Struggling on the table as if pinned there like a butterfly. Were those things on its back wings? Just as she thought she was about to make sense of what she was seeing, the match went out.
Someone took her hand and pulled her away—he lit a match and she saw that it was Atwood, pointing to the stairs and mouthing up, up. She was too stunned to argue. When she turned to look back the—the apparition had rolled in its agony off the table and onto the floor, where the experimenters all crowded around it, obscuring her view, holding up matches—with the exception of the man in the turban, who’d fainted, and the man in the black coat, who’d gone to fetch the rifle from the corner of the room. Over the noise of the experimenters’ astonished jabbering, she could still hear the creature screaming. She thought that she might never stop hearing it.
Atwood pulled her out into the corridor.
“What—”
“I don’t know. Impossible. Unprecedented! More than I dared imagine. Is it dangerous? Most certainly. I have to think…” He laughed, running his hands through his hair. “Ha!—I was right to add you to our circle…”
Was it somehow her doing? She didn’t know. She recalled nothing clearly. She remembered colours, darkness, motion; a great turning ring of light, and another, and another. She remembered straining, yearning, a homesick longing for the stars.
“Go home. Say nothing. Do you understand? Nothing.”
Atwood put his fingers to her mouth. He’d cut them on the broken glass, and they smeared blood on her lips.
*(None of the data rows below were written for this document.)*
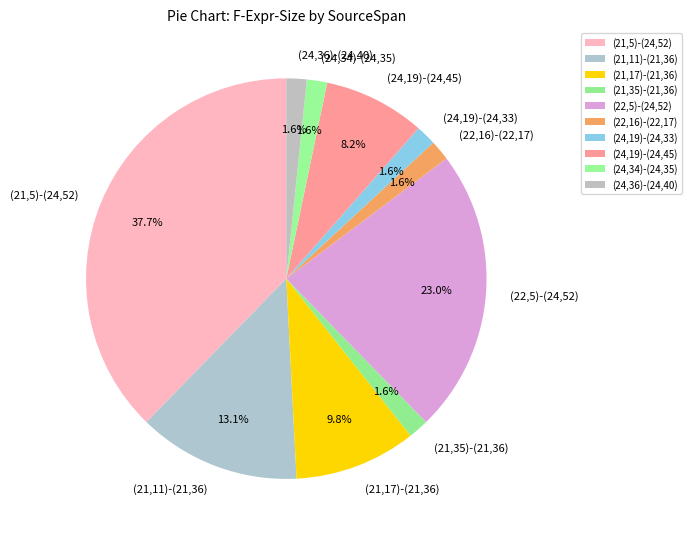

How many segments does this pie chart have?

10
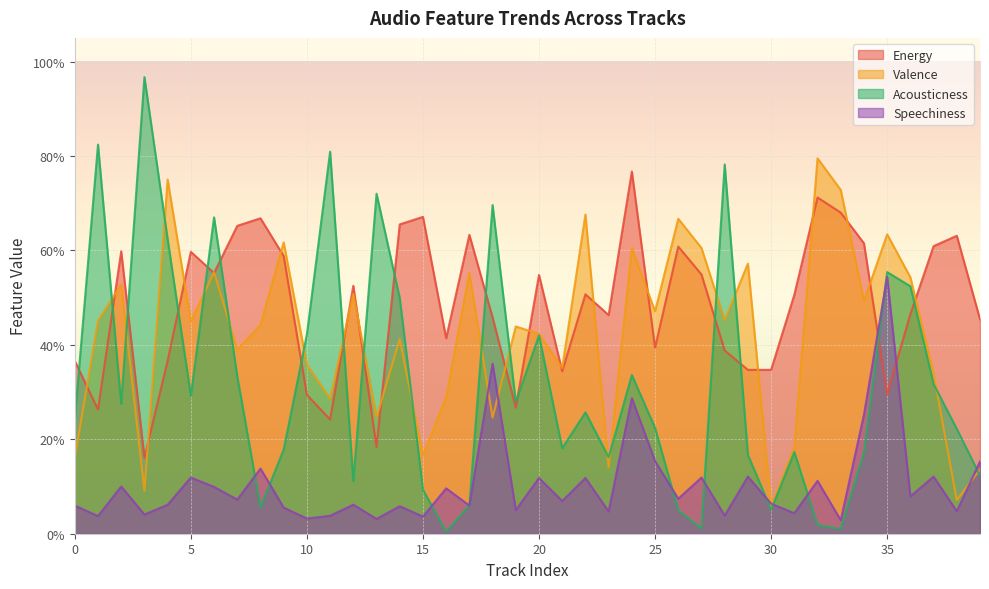

In Valence, how many points are higher than both neighbors (excluding endpoints)?

14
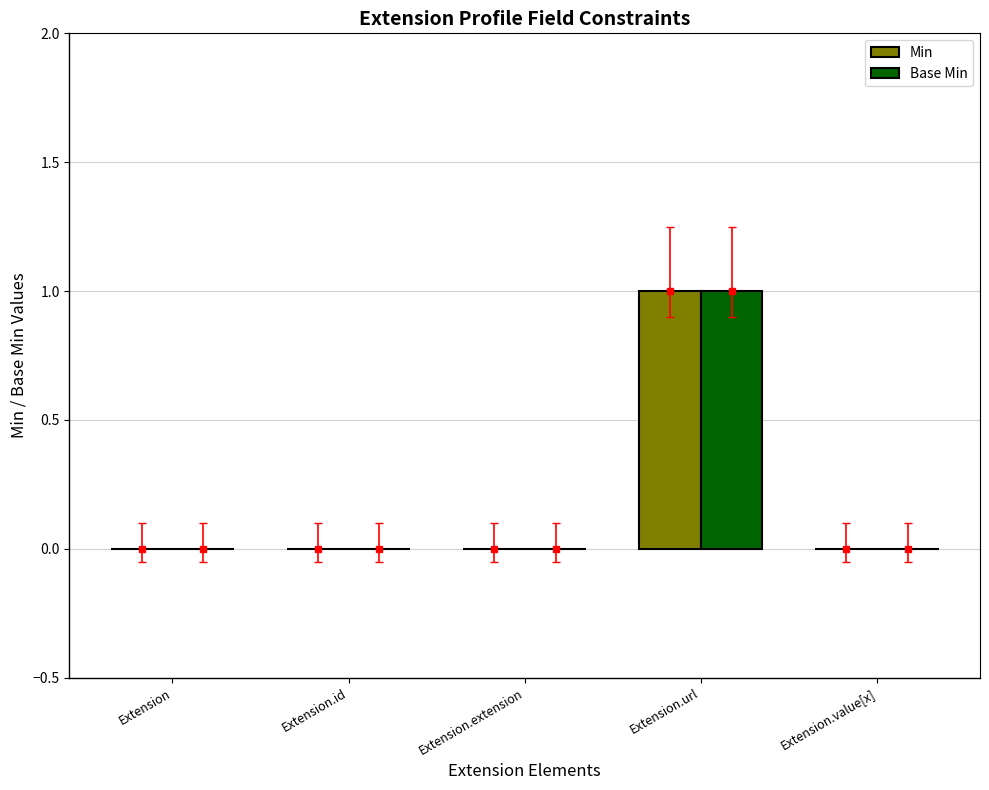

How many series are shown in this chart?

2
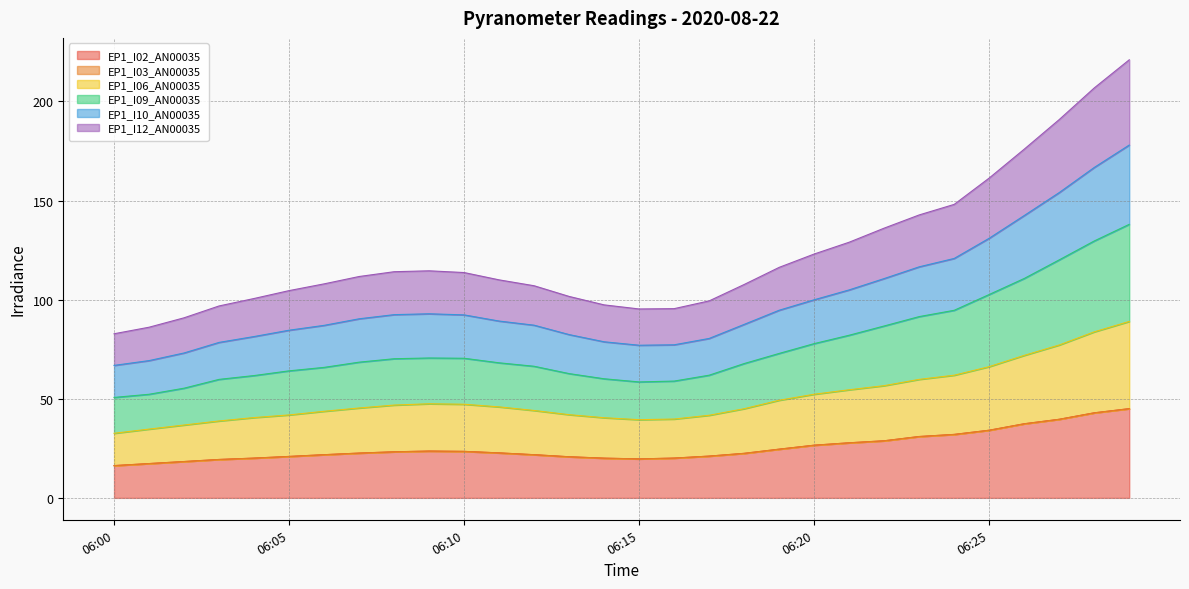

What is the spread (max minus min) of values at 06:14?

77.3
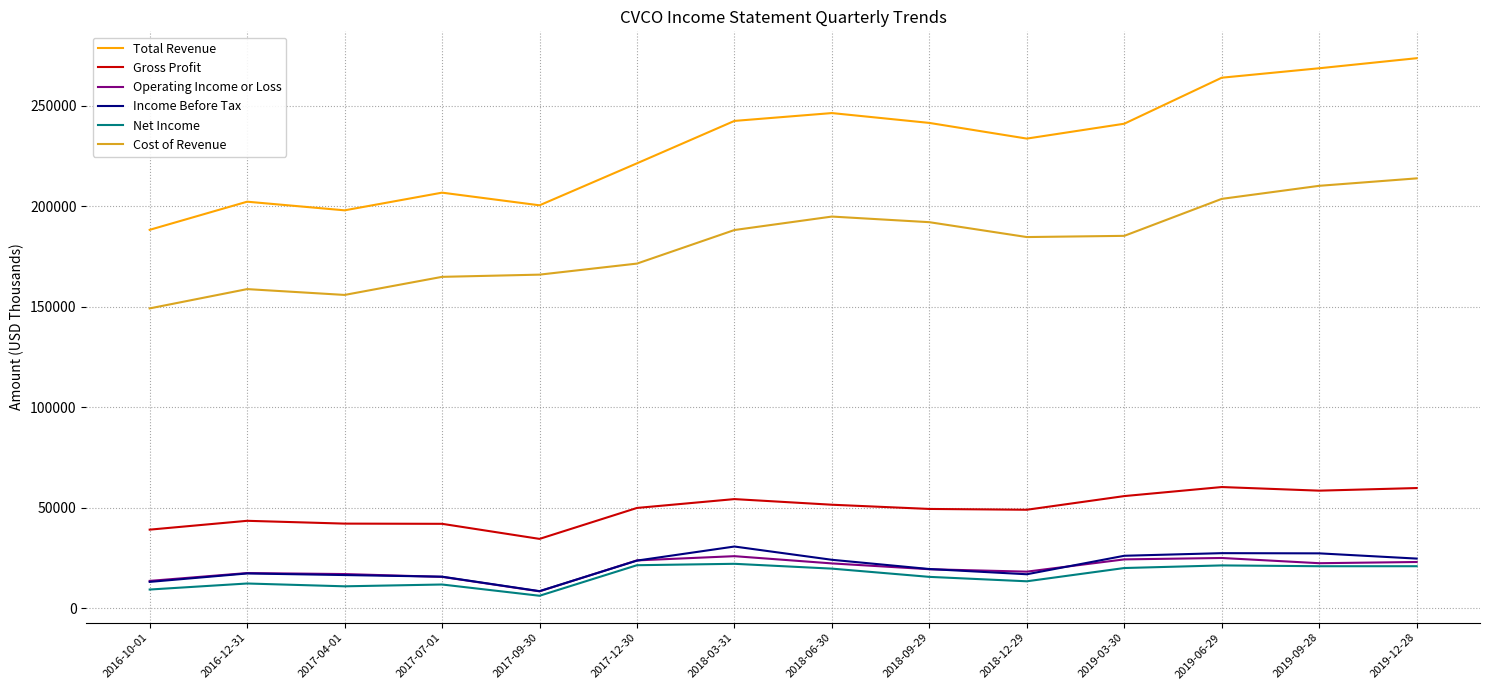

What is the greatest value displayed?

273700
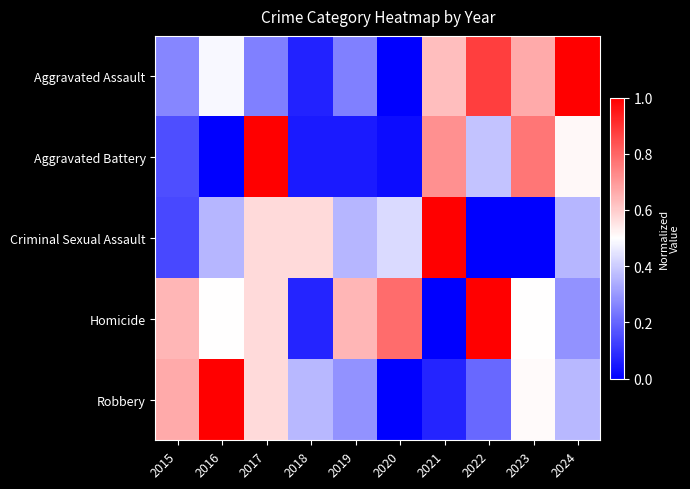

Which series changed the most between 2016 and 2018?

Robbery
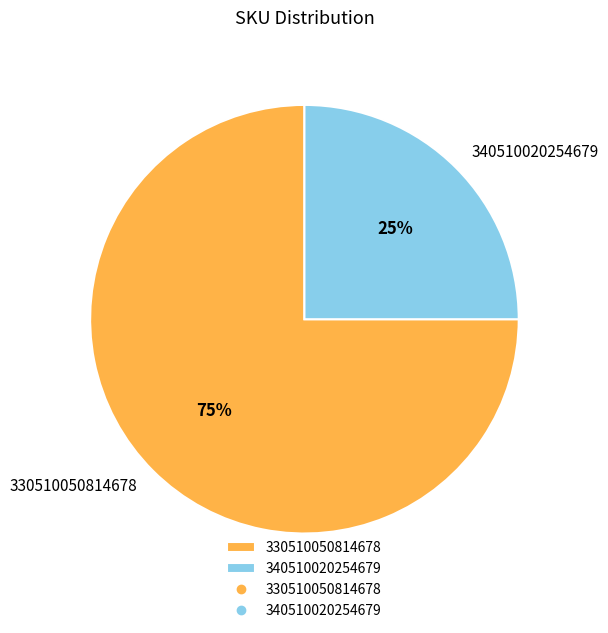

To the nearest percent, what is the combined percentage of 330510050814678 and 340510020254679?

100%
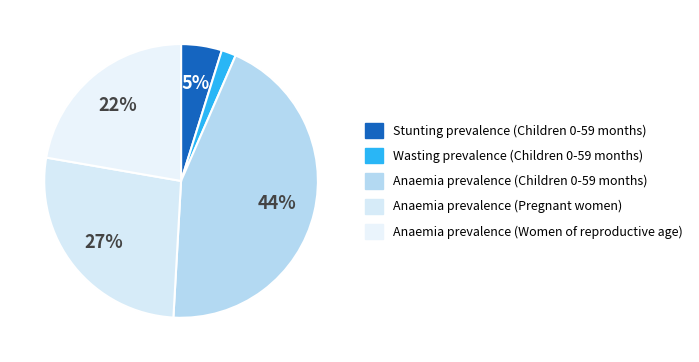

What is the largest slice in the pie chart?

Anaemia prevalence (Children 0-59 months)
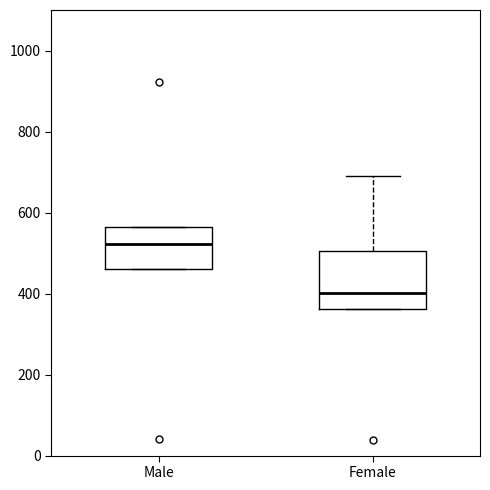

Reading left to right, transcribe this box plot: for each box, give where its median line is, the range the box spans, and where its two whiskers end, as read against the y-axis. The values are not printed on the chart, so give them approximately, as read against the axis.

Male: median 520, box 460 to 560, whiskers 460 to 560
Female: median 400, box 360 to 500, whiskers 360 to 700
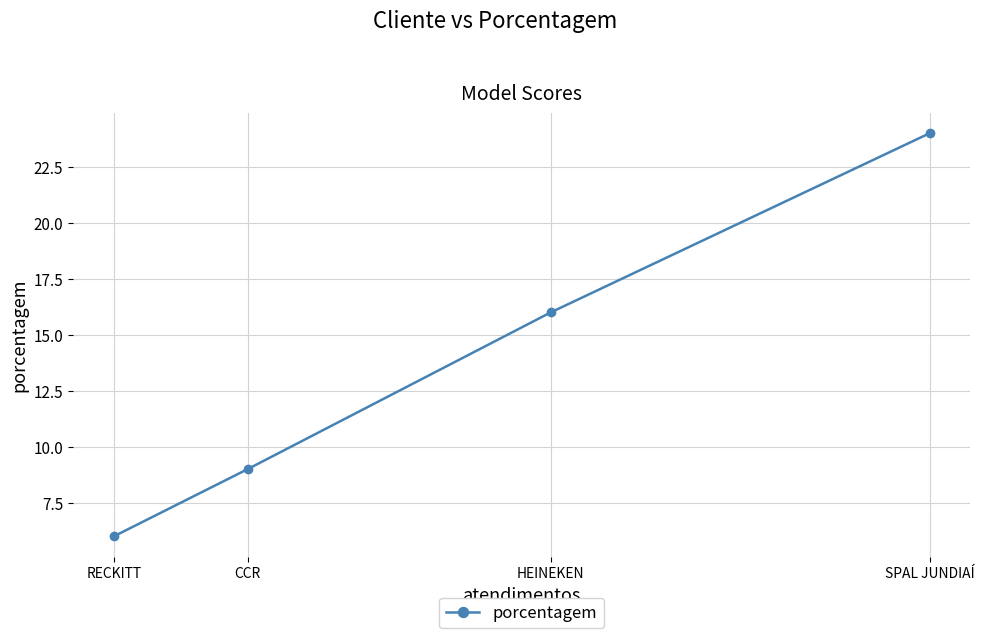

Is this an area chart (filled region under the line)?

No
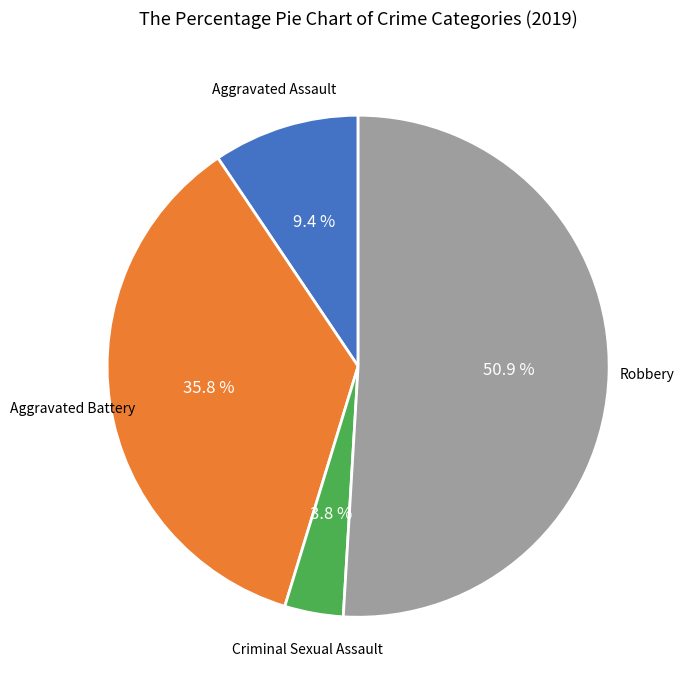

Is there any slice that represents more than half of the pie?

Yes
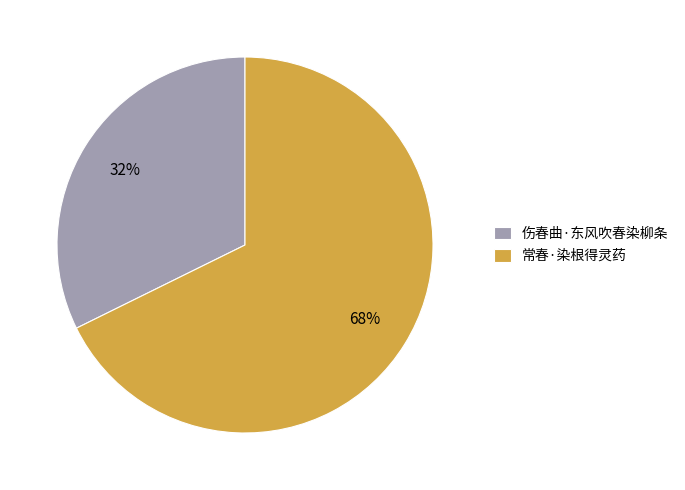

What is the ratio of the value at 伤春曲·东风吹春染柳条 to the value at 常春·染根得灵药?

0.5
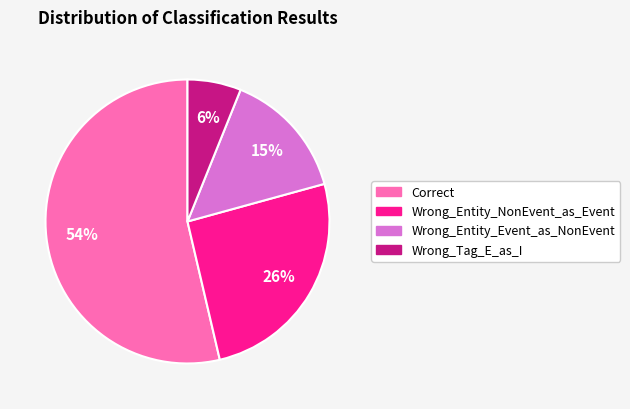

Between Wrong_Tag_E_as_I and Wrong_Entity_NonEvent_as_Event, which is larger?

Wrong_Entity_NonEvent_as_Event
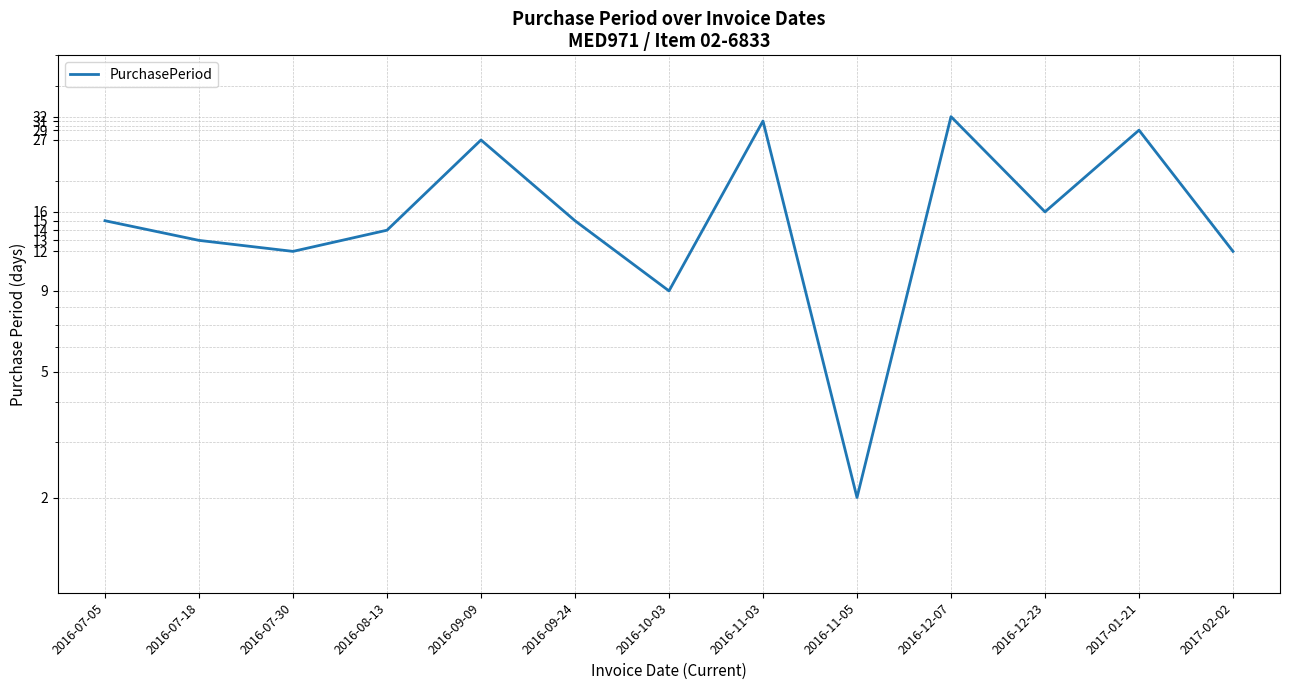

List the labels in order of value, largest first.

2016-12-07, 2016-11-03, 2017-01-21, 2016-09-09, 2016-12-23, 2016-07-05, 2016-09-24, 2016-08-13, 2016-07-18, 2016-07-30, 2017-02-02, 2016-10-03, 2016-11-05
“Nothing,” he said, in a tone of command.
He led her to the door.
She said, “I…”
“For your own sake, Josephine: say nothing. This is no game. Now go, before Jupiter decides to lock you up in the pantry.”
He smiled suddenly. “You were splendid, though. Ha! At last!”
Then he practically shoved her out into the street and shut the door in her face.
Her lips were warm. She wiped blood from them. Outside it was evening, and the rain had stopped. A man across the street was selling newspapers. A couple of cabs rolled briskly by.
Two gentlemen strolled past in the other direction, talking business. One glanced at her and tut-tutted.
* * *
When she returned, Mr Borel’s daughter Sophia, who was sweeping the steps, gave her a disapproving look. Josephine patted at her hair and found it a dreadful mess. Well, there was nothing she could do about that now. She said good night to Sophia and babbled a few words of explanation, not quite knowing what she said.
She went up to her room, and sat on the bed, shaking. She felt terrible, as if she’d been drinking to excess or had swallowed poison.
She desperately wanted to tell someone. She wanted to never speak of it again.
It had been no sham.
Madness. Stranger than any vision her mother had suffered. But Atwood and the rest had seen it too.
That beautiful, terrible, wounded creature.
She was still awake hours later, pacing up and down, when someone started banging on the door below. She threw open the window to see a large tramp in the street, reeling away from the door, bellowing her name. It took her a moment to realise that it was Arthur. He appeared to have been in a fire.
Chapter Nine
That night Arthur had stayed late in Room 13, explaining to Mr Dimmick at chucking-out time that he thought there were certain errors in the Work he’d done that afternoon, and it was a bloody nuisance but he simply had to fix them. Dimmick thought this was improbable but since Gracewell wasn’t there to appeal to, and Dimmick certainly didn’t understand the Work, he’d grudgingly permitted it. In fact, Arthur was hoping to snoop on the night-time operations of the Engine. Mr Vaz had remained for the same purpose. Two other workers—Harriot, and a clerk named Malone—had insisted on staying, apparently out of a determination that nobody in the room should show themselves more diligent or ambitious than they. Arthur was waiting for them to go away.